La violence se compose d’une part de pulsions destructrices, dont l’expression la plus fréquente est l’image mentale – qui n’a pas rêvé un jour de se débarrasser d’un gêneur par des moyens expéditifs ? – et d’autre part d’énergie que les sciences humaines nomment « agressivité naturelle ». Le plus souvent employée au service de la vie, de l’adaptation, elle correspond à l’élan vital, au dynamisme, au désir d’entreprendre et se nomme à l’adolescence « rage de vivre ou haine ». L’adolescent la possède en quantité astronomique.
La violence a aussi une dimension collective car dans un groupe, en particulier adolescent, les individus se sentent déchargés de leur responsabilité individuelle et s’autorisent des attitudes et conduites violentes sans gêne, ni culpabilité. Un groupe peut donc devenir violent à certains moments, dans certaines conditions.

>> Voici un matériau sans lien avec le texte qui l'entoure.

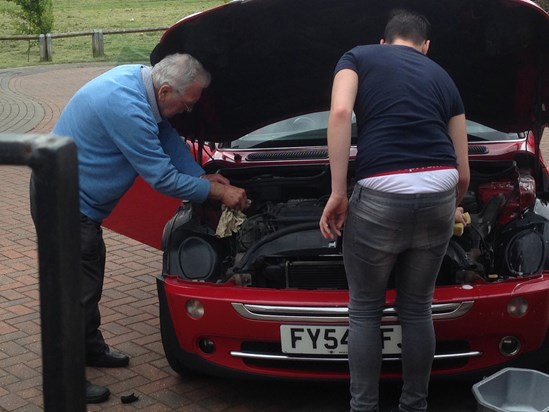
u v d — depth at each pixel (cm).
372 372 304
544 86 385
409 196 279
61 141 111
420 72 292
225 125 439
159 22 2969
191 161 383
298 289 345
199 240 378
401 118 284
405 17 312
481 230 381
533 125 413
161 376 400
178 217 399
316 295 335
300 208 388
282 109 443
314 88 426
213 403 371
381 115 286
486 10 352
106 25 2916
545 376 318
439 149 286
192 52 371
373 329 302
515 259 358
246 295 338
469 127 470
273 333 337
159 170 349
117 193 366
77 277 113
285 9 358
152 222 421
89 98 351
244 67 397
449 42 383
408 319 306
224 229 376
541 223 374
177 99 354
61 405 114
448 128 302
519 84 399
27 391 382
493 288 334
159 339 445
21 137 111
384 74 290
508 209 387
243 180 428
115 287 534
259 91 419
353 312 304
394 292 336
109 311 489
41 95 1498
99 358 404
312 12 363
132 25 2897
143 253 612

Que faisons-nous de notre violence ?
Savons-nous percevoir et nommer la violence ? La contenir ? La sublimer ou la transformer en forces au service de la vie ? Nos difficultés à apprendre à transformer la violence, et à transmettre ces apprentissages aux enfants et adolescents, semblent liées à la culture française. Dignes héritiers du mythe révolutionnaire, nous continuons à croire que la violence est une manière légitime et légale de faire entendre nos justes revendications. Et si de nombreux jeunes participent aux violences urbaines, c’est pour décharger le trop-plein d’énergie dont ils ne savent que faire mais aussi par contagion, car la violence appelle la violence.
Où apprennent-ils à inscrire leur énergie violente dans des projets de vie plutôt que de mort ? Les parents apprennent-ils à leurs enfants à ne pas répondre à la violence par la violence en leur transmettant des compétences sociales, notamment la gestion de leurs conflits intérieurs au mieux des exigences éthiques ? Les enseignants apprennent-ils à leurs élèves à résoudre leurs conflits par la médiation plutôt que la violence ?

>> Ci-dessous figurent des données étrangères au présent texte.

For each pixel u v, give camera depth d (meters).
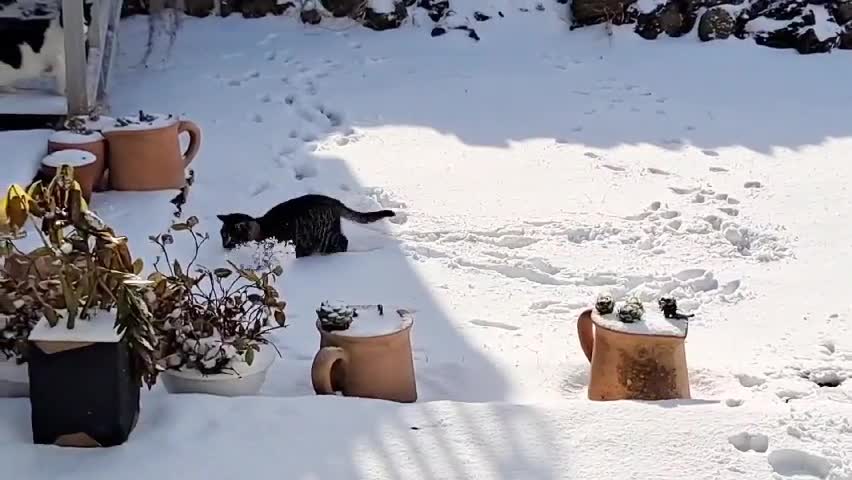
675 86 7.58
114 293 2.82
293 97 7.16
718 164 6.18
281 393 3.44
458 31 8.57
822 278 4.70
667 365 3.33
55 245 2.88
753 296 4.53
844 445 2.87
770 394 3.60
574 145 6.47
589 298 4.48
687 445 2.86
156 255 4.41
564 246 5.03
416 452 2.80
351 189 5.66
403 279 4.60
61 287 2.86
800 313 4.36
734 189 5.80
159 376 3.25
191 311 3.24
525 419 2.96
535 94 7.36
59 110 5.32
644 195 5.69
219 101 7.01
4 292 3.00
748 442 2.91
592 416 2.98
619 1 8.61
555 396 3.60
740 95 7.43
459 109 7.05
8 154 4.81
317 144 6.35
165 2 8.67
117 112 6.63
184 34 8.36
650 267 4.81
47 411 2.78
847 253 4.96
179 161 5.30
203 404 3.01
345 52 8.14
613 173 6.02
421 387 3.65
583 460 2.78
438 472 2.72
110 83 6.95
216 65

Des initiatives scolaires individuelles Les expériences scolaires visant à aider les adolescents à transformer leur propre violence seraient liées essentiellement à des enseignants, et non à l’institution. Ces enseignants pensent que les savoirs pratiques ont toute leur place à l’école aux côtés des savoirs conceptuels et qu’il est possible d’apprendre aussi bien à gérer son stress qu’à communiquer paisiblement avec autrui, y compris dans le conflit1. Mais ces projets ont souvent du mal à perdurer car la culture scolaire française reste rivée sur la transmission des connaissances et persuadée qu’il suffit de posséder un bon niveau de savoir pour savoir être et savoir faire, ce qui est une illusion.
Il est d’autant plus urgent de sortir de nos croyances culturelles que les violences interindividuelles et aussi guerrières s’intensifient dans nos sociétés occidentales. Signes d’un mal-être individuel et collectif, elles titillent en chacun sa propre part de violence et la libèrent dans l’espace familial ou social. L’adolescent est ici particulièrement vulnérable car il n’a pas toujours les moyens psychiques pour nommer, contenir et transformer sa violence. Et parfois il la retourne contre lui-même, à travers des comportements à risque2 ou des passages à l’acte violents contre soi, notamment dans la tentative de suicide.
Où sont les lieux de parole informels portés par des écoutants, réunissant des adolescents autour de questions essentielles, existentielles, dont ils pourraient parler ensemble ? Églises et mouvements d’Églises pourraient-ils porter de tels projets ?
Par Édith Tartar Goddet, présidente de l’ap2e, association protestante pour l’éducation et l’enseignement
1 Édith Tartar Goddet, Savoir communiquer avec les adolescents, Retz, Paris, 2006.
2 Parmi ces comportements à risque, on peut citer l’alcoolisation ponctuelle importante ou le gaz hilarant.